Kugler Hospital is a Landmark of Guntur City. Dr. Anna Sarah Kugler arrived in Guntur, India, Andhra Pradesh, in November 1883. With very few funds, and working as a teacher part-time, she started a small dispensary and began planning for a hospital for women. Her dream was realized as the American Evangelical Lutheran Mission Hospital, Guntur, India, which opened on 22 June 1897. The 50-bed hospital was established on an 18 acre campus and was considered one of the best in India, with surgical facilities, maternity and children's wards, and a nursing school. Dr. Kugler died in Guntur on 26 July 1930 and shortly after her death the hospital was renamed Kugler Hospital.

In addition to being the first women's hospital in the entire coastal belt of Andhra Pradesh, Kugler Hospital is notable for being established and administered almost entirely by women. Mary Baer took over as acting superintendent for the hospital when Dr. Kugler went on furlough. Ms. Katherine Fahs founded the nurses training program in 1899. The longest serving superintendent was Dr. Sarala Elisha. The hospital chapel, the Zimmerman Memorial Chapel, was donated by Mrs. Jeremiah Zimmerman, an American, in 1906. When, in 1911, the maternity block was severely damaged and a new one was needed, the Women’s Convention at York, Pennsylvania pledged $5,000 and made the Maternity and Surgical Block possible. In 1911, a children’s ward was donated by Mrs. Mary C. Hencken of New York.

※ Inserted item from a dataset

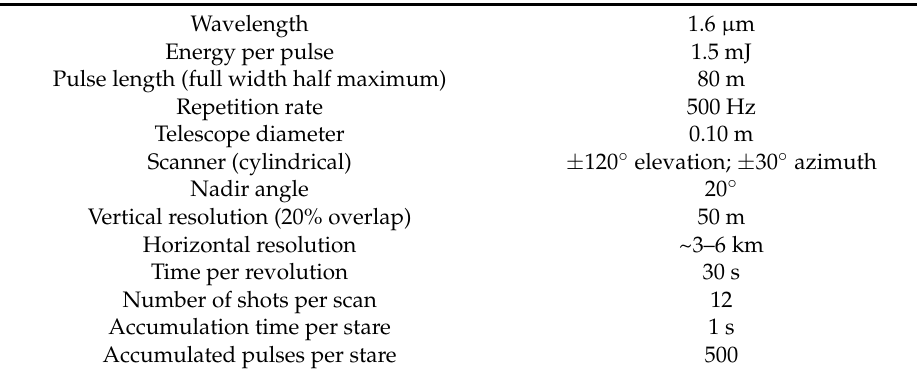
Table 1. Main attributes of the lidar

The hospital was once one of the most popular hospitals in the region. On 23 February 2010, it was leased from the Andhra Evangelical Lutheran Church (AELC) by M/s Karunya Healthcare & Academic Foundation who plan to renovate and modernise the hospital.

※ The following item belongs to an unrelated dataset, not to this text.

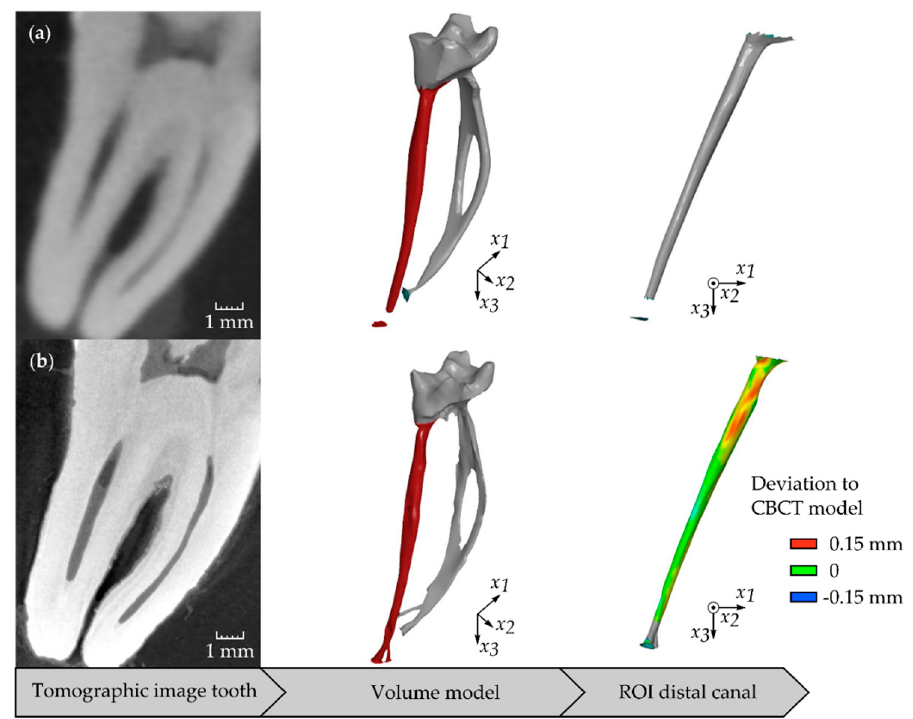
Figure 1. Buccolingual view of a mandibular first molar taken by topographical imaging techniques, the resulting volume model of root canal morphology from three-dimensional imaging data and its distal root canal: ( a ) CBCT, ( b )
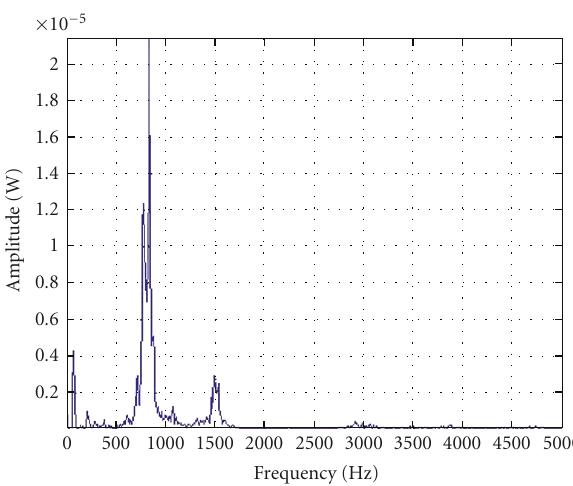
Figure 4: Vocal signal amplitude versus frequency (EV1).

On 19 April 2010, Dr. Kugler's birth anniversary, M/s Karunya Healthcare & Academic Foundation held a prayer ceremony to bless the work of renovation and the re-opening of the hospital. The function was presided over by the then President of the AELC, the Rev. Dr. Suneel Bhanu and well attended by various dignitaries. In the function M/s Karunya Healthcare & Academic Foundation stated that the hospital will balance the continued commitment to the care of the poor and those most in need with the provision of highly specialized services to a broader community.